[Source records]
+ + + + + + +

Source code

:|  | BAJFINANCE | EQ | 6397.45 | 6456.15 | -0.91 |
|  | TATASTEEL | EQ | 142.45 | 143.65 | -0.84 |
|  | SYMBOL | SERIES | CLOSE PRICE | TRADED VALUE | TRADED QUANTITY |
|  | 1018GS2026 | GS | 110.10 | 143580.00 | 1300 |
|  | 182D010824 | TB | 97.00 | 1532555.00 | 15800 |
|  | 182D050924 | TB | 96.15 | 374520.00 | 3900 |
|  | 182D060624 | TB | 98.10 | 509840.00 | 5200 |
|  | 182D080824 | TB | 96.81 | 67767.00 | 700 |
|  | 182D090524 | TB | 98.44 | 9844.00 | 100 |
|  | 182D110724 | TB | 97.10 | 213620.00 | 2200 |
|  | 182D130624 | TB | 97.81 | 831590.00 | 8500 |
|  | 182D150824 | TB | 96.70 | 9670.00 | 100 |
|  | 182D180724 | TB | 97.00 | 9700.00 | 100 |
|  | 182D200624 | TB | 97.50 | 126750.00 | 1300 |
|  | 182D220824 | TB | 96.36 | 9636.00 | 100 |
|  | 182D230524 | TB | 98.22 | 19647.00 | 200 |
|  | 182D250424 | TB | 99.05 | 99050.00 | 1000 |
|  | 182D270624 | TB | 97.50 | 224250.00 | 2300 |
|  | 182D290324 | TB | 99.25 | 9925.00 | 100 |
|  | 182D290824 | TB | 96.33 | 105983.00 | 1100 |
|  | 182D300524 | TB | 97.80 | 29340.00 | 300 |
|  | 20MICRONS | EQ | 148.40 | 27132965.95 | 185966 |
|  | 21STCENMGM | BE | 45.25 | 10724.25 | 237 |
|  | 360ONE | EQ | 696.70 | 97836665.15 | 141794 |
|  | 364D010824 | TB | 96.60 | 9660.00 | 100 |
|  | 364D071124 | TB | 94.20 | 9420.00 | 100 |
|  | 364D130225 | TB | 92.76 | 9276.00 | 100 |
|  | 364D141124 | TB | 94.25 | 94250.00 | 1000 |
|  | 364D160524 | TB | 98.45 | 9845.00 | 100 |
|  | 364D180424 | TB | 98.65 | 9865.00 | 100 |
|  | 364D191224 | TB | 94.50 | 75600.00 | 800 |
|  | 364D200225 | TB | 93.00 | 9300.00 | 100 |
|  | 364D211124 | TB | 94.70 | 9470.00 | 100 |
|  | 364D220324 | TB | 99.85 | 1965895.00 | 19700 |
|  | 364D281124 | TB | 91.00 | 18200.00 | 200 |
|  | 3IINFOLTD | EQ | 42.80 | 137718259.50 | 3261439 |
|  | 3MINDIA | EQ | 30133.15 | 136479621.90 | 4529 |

+ + + + + + +

### TASK BRIEF
Your task is to retype the entries verbatim, starting with the line that holds "9700.00 | 100 |" and stopping after the line that holds "94250.00 | 1000 |".

### ANSWER TO THIS PROBLEM
|  | 182D180724 | TB | 97.00 | 9700.00 | 100 |
|  | 182D200624 | TB | 97.50 | 126750.00 | 1300 |
|  | 182D220824 | TB | 96.36 | 9636.00 | 100 |
|  | 182D230524 | TB | 98.22 | 19647.00 | 200 |
|  | 182D250424 | TB | 99.05 | 99050.00 | 1000 |
|  | 182D270624 | TB | 97.50 | 224250.00 | 2300 |
|  | 182D290324 | TB | 99.25 | 9925.00 | 100 |
|  | 182D290824 | TB | 96.33 | 105983.00 | 1100 |
|  | 182D300524 | TB | 97.80 | 29340.00 | 300 |
|  | 20MICRONS | EQ | 148.40 | 27132965.95 | 185966 |
|  | 21STCENMGM | BE | 45.25 | 10724.25 | 237 |
|  | 360ONE | EQ | 696.70 | 97836665.15 | 141794 |
|  | 364D010824 | TB | 96.60 | 9660.00 | 100 |
|  | 364D071124 | TB | 94.20 | 9420.00 | 100 |
|  | 364D130225 | TB | 92.76 | 9276.00 | 100 |
|  | 364D141124 | TB | 94.25 | 94250.00 | 1000 |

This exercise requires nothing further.